▶ RECORDS FOR THE EXERCISE
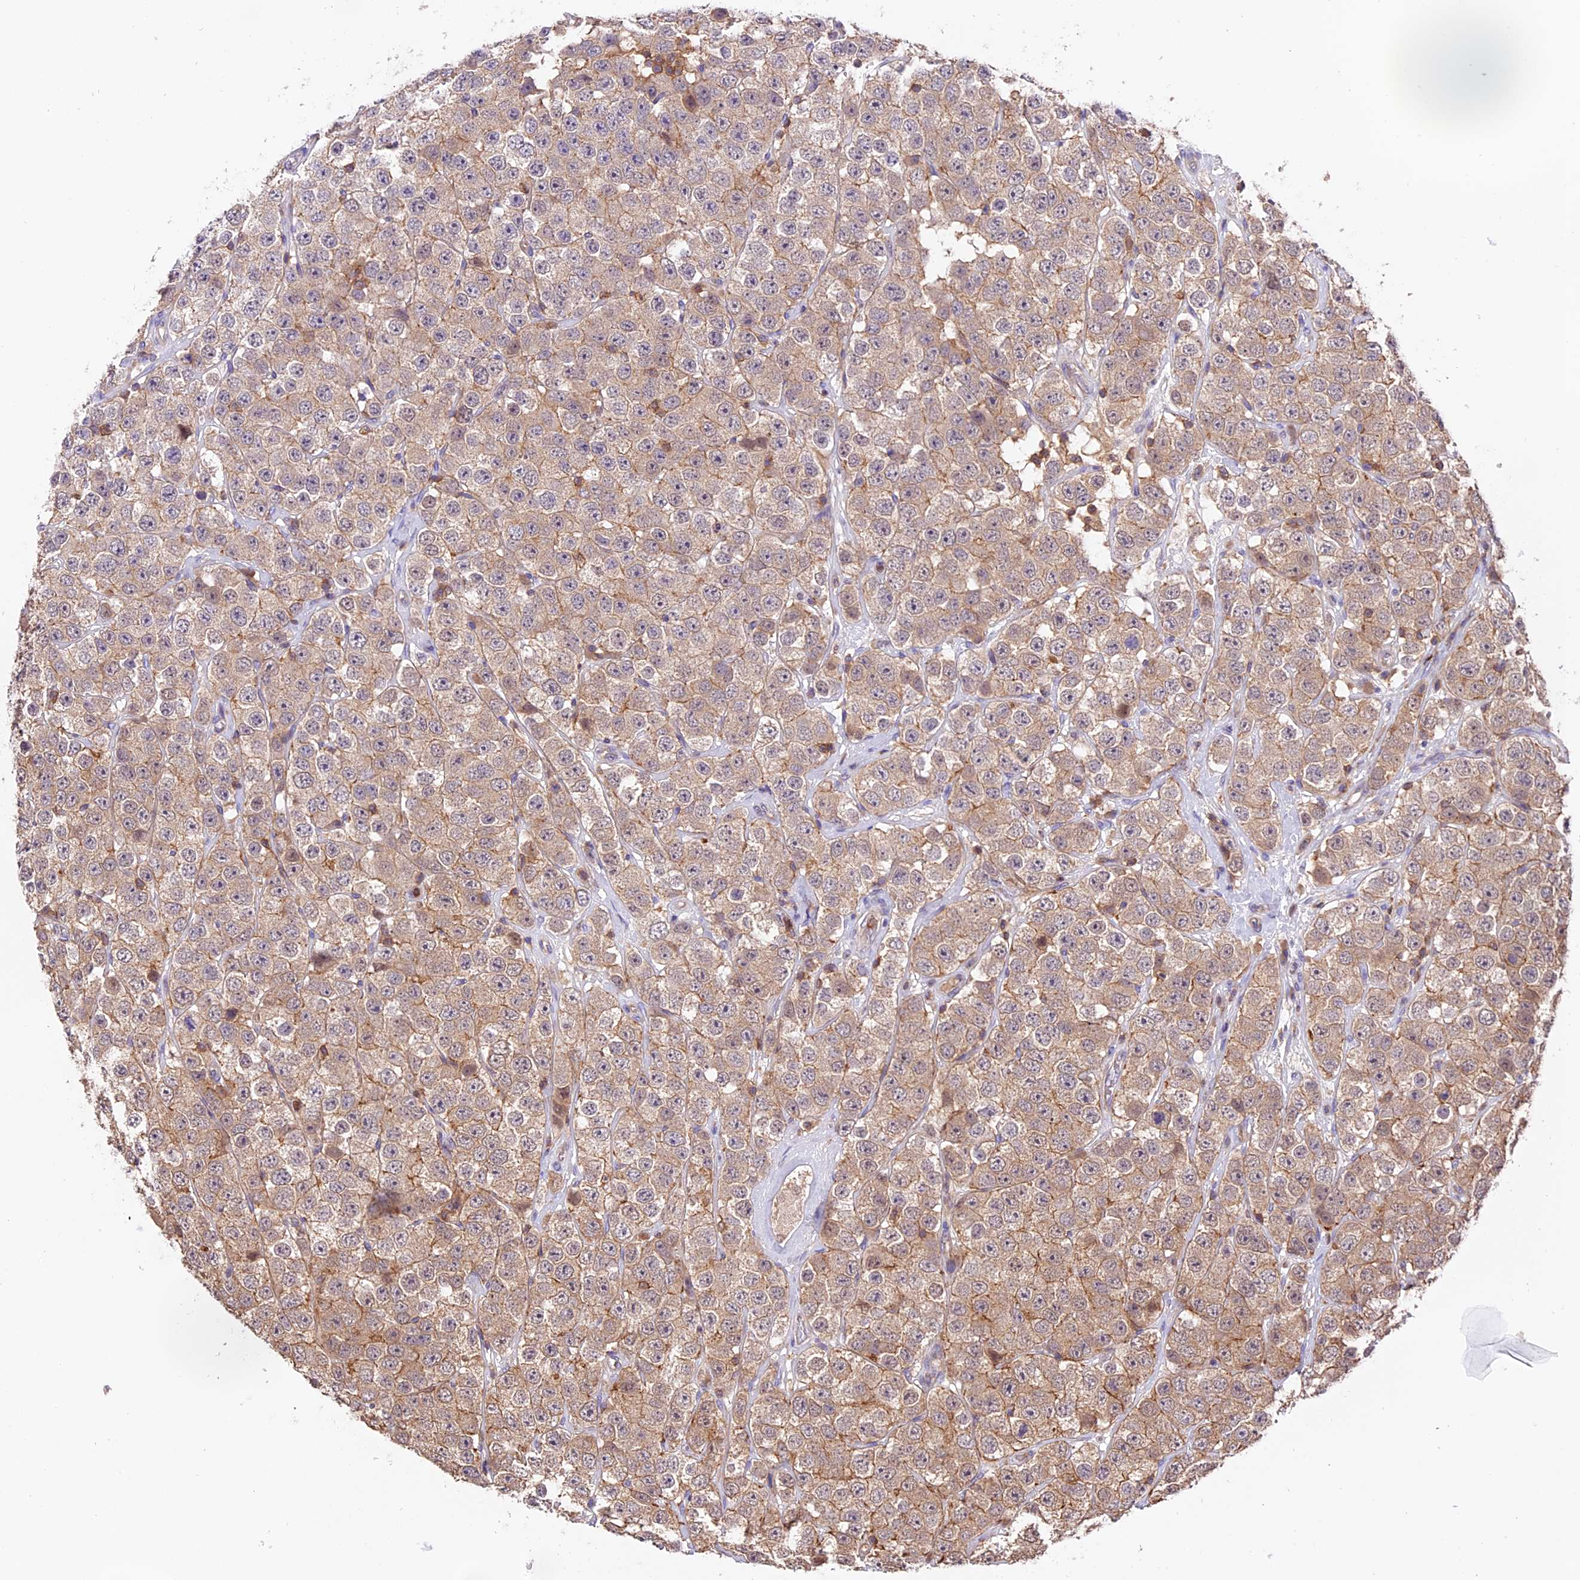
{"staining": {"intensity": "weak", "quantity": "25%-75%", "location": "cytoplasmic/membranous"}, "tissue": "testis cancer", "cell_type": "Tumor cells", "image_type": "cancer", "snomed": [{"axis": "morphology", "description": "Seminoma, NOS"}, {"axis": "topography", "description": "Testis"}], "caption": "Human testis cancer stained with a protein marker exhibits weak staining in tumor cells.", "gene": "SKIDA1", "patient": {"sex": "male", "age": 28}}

==

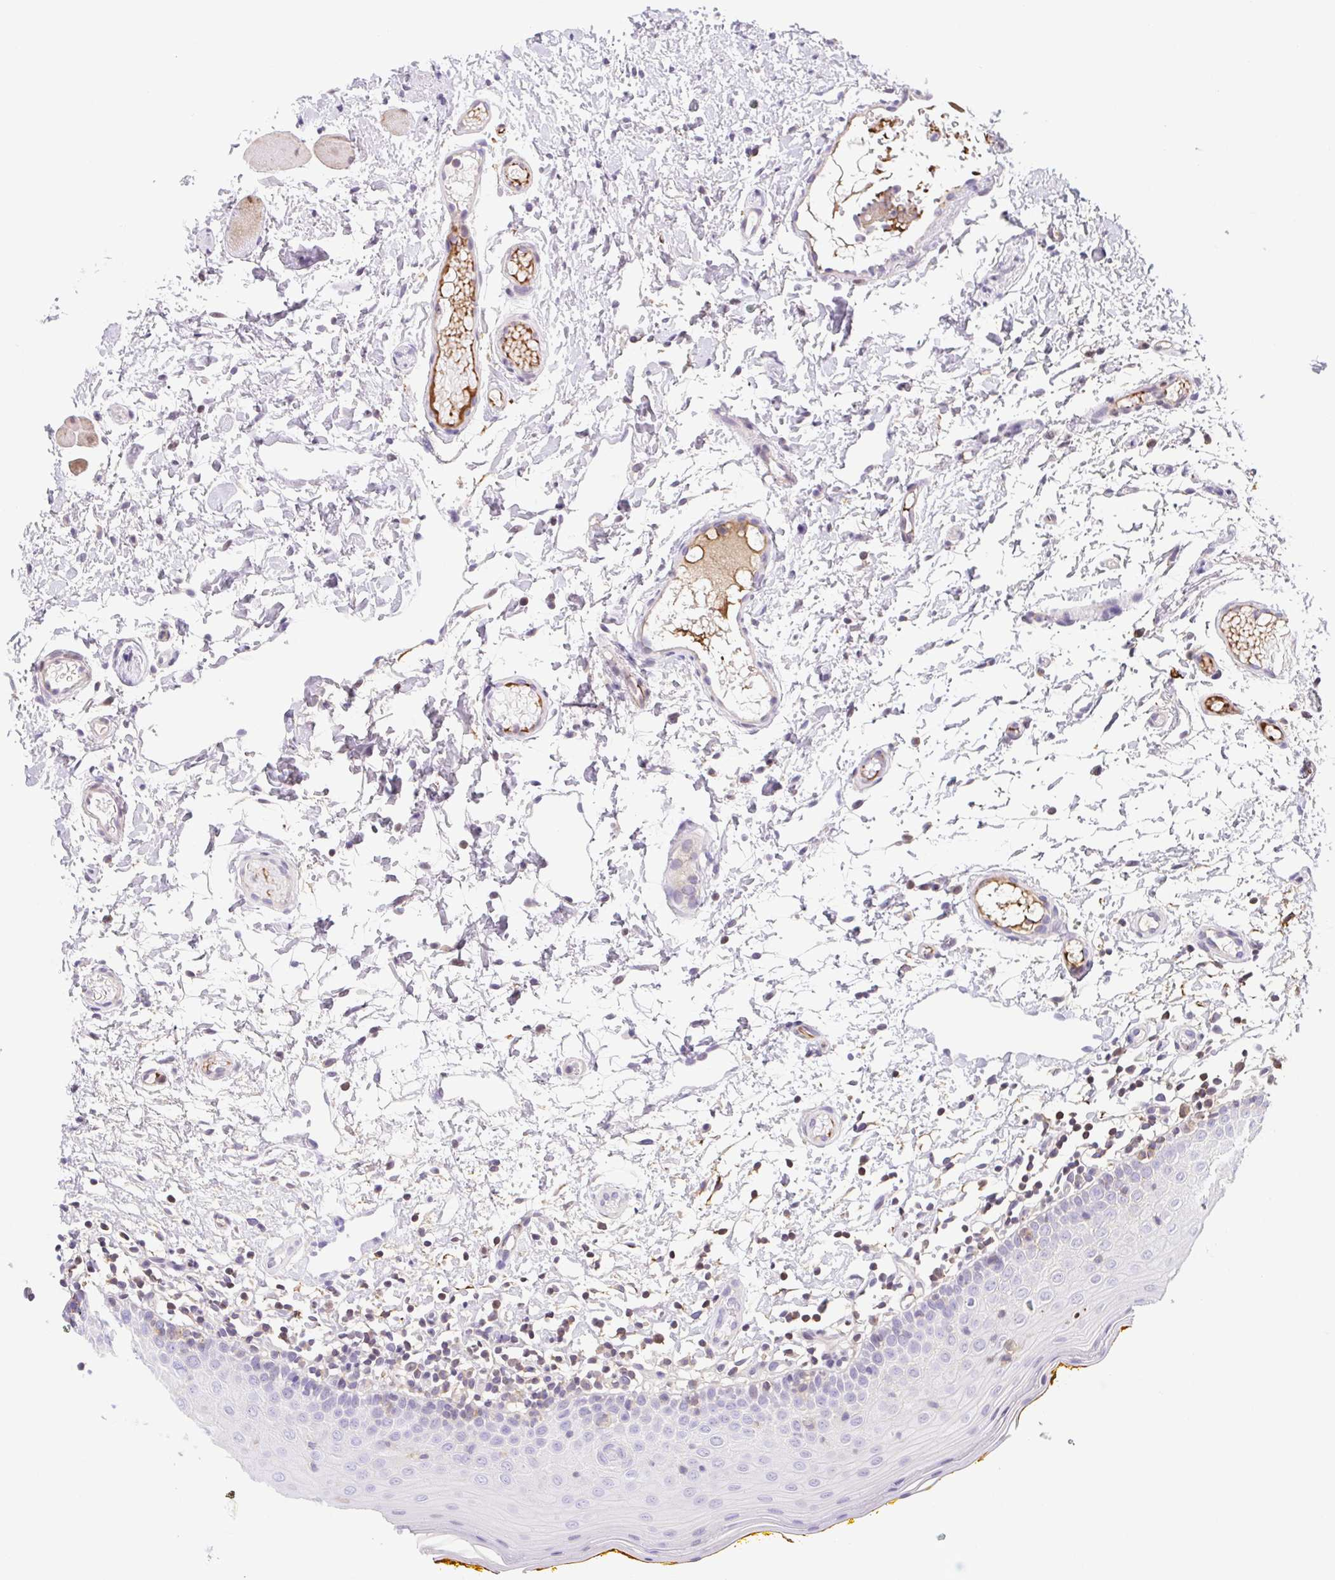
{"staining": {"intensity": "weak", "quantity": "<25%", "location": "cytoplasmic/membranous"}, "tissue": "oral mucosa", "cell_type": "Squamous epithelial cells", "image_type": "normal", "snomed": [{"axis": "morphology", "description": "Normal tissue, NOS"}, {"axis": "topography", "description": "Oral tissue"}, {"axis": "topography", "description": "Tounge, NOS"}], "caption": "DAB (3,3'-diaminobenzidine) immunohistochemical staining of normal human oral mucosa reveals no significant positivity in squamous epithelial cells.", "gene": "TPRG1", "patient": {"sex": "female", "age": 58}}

==

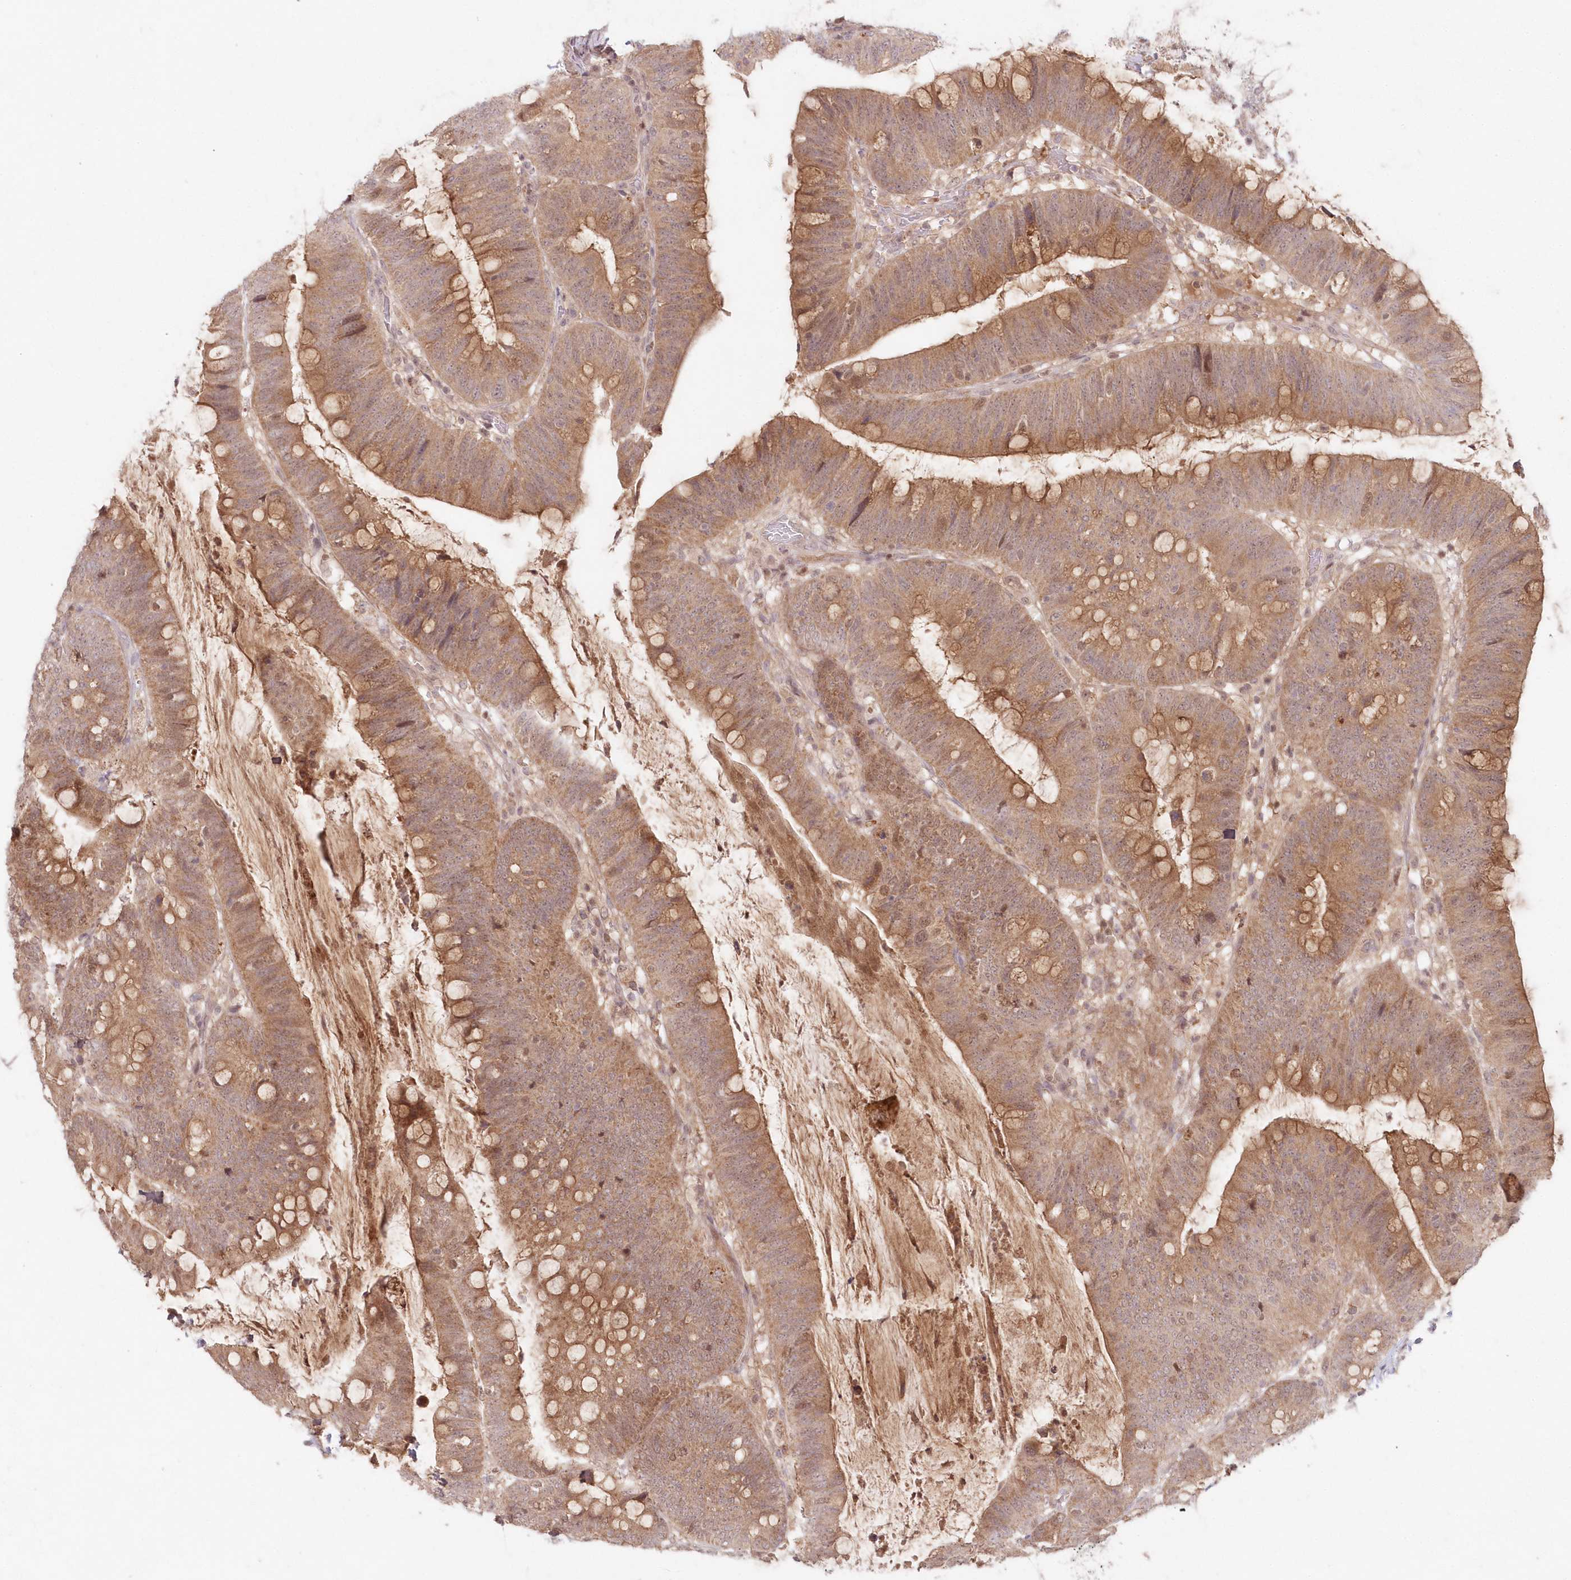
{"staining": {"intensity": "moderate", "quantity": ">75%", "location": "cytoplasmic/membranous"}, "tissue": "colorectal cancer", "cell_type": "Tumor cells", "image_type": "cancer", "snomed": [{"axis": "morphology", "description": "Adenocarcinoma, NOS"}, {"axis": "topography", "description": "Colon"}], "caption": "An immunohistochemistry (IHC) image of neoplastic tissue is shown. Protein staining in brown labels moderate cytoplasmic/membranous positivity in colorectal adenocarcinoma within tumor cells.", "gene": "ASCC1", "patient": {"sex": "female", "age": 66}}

▶ REQUIRED ACTION
Only the lines holding the string "weak" are needed; copy each of them from the material above.

▶ REPLY TO THE EXERCISE
{"staining": {"intensity": "weak", "quantity": "25%-75%", "location": "cytoplasmic/membranous"}, "tissue": "testis cancer", "cell_type": "Tumor cells", "image_type": "cancer", "snomed": [{"axis": "morphology", "description": "Seminoma, NOS"}, {"axis": "topography", "description": "Testis"}], "caption": "Human testis cancer stained with a protein marker exhibits weak staining in tumor cells.", "gene": "SKIDA1", "patient": {"sex": "male", "age": 28}}
{"staining": {"intensity": "weak", "quantity": "<25%", "location": "cytoplasmic/membranous"}, "tissue": "oral mucosa", "cell_type": "Squamous epithelial cells", "image_type": "normal", "snomed": [{"axis": "morphology", "description": "Normal tissue, NOS"}, {"axis": "topography", "description": "Oral tissue"}, {"axis": "topography", "description": "Tounge, NOS"}], "caption": "DAB (3,3'-diaminobenzidine) immunohistochemical staining of normal human oral mucosa reveals no significant positivity in squamous epithelial cells.", "gene": "TPRG1", "patient": {"sex": "female", "age": 58}}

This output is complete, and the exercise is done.